Exercise details: Write a continuation of the account of buying a used truck camper for a trip to Alaska, picking up right after its final sentence.

As soon as my new glasses are ready to pick up Jerry and I will set out for Alaska in our new (to us) truck camper.
We found this camper on Craig’s List and made 2 trips to Gig Harbor to finalize the purchase.
The first trip, a distance of about 100 miles, we drove down on I 5, past many RV sales lots which had no customers but row upon row of shining white behemoths bearing names on the side like “Wilderness Explorer” or “Rifle and Rod”. We had shopped a few of those lots, an experience which I found utterly disconcerting. It was a world of big plastic, of hard sell, of smiling idle men who I imagined living lives of precarious tedium. What we wanted, a small lightweight camper, was not to be had.

Rows:
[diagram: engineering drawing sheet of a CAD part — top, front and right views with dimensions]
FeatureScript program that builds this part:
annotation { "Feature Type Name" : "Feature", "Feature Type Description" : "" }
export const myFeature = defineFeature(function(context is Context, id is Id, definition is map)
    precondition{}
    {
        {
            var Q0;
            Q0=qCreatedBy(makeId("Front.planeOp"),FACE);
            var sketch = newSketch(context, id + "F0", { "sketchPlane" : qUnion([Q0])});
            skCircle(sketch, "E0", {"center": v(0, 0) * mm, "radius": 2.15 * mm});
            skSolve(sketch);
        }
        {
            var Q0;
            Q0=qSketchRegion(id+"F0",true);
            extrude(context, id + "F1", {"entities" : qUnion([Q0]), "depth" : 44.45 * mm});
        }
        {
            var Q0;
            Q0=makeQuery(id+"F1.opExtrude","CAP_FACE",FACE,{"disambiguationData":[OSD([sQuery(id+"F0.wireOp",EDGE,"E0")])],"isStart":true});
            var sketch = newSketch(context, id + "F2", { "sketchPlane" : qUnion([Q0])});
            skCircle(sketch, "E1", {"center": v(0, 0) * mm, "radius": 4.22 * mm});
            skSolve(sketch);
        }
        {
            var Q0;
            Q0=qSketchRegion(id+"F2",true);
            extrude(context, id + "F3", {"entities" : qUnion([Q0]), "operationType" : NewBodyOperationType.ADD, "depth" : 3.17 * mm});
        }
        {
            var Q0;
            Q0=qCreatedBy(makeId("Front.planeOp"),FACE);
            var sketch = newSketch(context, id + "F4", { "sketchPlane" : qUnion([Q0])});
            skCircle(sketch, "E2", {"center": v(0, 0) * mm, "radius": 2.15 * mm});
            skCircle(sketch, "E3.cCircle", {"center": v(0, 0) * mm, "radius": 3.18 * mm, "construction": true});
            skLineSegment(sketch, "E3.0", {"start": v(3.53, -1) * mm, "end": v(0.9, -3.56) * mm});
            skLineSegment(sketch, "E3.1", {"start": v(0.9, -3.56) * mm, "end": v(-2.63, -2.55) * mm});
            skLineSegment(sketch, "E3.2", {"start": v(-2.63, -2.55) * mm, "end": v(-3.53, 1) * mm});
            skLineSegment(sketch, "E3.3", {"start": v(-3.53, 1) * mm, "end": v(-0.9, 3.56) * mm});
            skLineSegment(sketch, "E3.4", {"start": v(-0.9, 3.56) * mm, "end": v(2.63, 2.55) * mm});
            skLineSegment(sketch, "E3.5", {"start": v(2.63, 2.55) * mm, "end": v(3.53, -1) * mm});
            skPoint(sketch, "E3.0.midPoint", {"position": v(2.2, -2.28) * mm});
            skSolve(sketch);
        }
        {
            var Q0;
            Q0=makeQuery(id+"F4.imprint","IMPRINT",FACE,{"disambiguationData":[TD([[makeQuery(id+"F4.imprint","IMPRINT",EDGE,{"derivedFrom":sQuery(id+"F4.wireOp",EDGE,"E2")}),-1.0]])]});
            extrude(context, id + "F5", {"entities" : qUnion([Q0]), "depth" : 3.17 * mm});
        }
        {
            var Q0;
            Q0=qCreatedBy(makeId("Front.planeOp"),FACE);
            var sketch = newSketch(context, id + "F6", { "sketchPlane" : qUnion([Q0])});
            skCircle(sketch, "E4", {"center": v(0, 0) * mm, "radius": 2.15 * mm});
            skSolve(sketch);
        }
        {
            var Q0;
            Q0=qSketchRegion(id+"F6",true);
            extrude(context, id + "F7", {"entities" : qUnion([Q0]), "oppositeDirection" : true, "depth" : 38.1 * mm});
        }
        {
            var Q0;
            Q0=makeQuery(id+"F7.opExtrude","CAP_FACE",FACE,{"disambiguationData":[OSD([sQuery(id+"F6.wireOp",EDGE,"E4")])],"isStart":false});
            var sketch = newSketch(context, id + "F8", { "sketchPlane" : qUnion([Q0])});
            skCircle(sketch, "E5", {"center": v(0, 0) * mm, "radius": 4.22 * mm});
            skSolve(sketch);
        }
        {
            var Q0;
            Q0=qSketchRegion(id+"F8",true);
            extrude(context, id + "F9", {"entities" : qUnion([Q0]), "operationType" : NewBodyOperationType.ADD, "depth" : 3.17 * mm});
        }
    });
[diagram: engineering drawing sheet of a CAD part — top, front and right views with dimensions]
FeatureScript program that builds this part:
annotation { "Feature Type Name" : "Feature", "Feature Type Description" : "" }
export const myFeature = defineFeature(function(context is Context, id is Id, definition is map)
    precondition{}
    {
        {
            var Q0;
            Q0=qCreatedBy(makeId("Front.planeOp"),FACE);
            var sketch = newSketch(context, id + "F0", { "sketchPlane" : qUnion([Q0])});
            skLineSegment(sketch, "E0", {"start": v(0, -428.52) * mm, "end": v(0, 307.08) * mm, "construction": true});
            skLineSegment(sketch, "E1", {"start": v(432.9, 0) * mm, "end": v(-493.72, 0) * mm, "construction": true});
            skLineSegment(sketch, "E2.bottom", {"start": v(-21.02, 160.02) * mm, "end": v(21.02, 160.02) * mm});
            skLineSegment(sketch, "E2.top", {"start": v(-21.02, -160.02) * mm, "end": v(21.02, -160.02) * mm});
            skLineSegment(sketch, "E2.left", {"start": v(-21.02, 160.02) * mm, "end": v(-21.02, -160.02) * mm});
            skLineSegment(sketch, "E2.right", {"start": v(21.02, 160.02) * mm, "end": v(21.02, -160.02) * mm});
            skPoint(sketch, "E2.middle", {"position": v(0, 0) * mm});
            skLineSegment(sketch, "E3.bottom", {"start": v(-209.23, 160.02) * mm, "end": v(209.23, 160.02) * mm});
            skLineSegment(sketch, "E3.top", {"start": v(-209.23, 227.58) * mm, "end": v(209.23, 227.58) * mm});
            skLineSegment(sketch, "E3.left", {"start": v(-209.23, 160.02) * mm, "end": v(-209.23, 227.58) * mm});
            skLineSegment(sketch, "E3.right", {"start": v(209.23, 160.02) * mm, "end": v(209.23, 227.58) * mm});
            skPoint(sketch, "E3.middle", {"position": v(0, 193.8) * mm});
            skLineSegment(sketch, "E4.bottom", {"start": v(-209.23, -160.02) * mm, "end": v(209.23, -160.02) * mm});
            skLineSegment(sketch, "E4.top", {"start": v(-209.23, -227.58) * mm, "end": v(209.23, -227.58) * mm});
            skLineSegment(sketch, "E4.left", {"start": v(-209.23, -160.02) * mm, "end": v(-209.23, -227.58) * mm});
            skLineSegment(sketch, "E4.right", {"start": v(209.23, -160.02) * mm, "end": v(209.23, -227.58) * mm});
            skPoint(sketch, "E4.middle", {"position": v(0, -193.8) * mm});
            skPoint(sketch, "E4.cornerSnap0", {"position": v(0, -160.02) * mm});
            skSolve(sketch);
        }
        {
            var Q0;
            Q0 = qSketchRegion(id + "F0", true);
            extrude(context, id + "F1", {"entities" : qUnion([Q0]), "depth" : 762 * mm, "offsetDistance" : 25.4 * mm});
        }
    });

Answer for this exercise:
With the help of our GPS device we located the Craig’s list camper in Gig Harbor. It belonged to a man, about 40, with 2 pre-teen boys. He met us at his house which was at the end of a dead end dirt road. The modest house was surrounded by acres of land that looked recently cleared. Each of the 2 boys was riding a 4 wheeler, zooming around the empty lot, kicking up dirt and gravel. There was a big chicken coop near the house. The man said his name was Greg, and the camper had belonged to his father who had recently died.
It was about as small as a truck back camper can get.
The top pops up, and the bed fits over the cab.
It has a table, a stove, a refrigerator and a sink, all mini. It has no bathroom (not enough space), but Greg showed us the little port-a-potty that his father had installed (it fits under the table and can be pulled out) “for his girl-friend so she could pee in the night without going outside.”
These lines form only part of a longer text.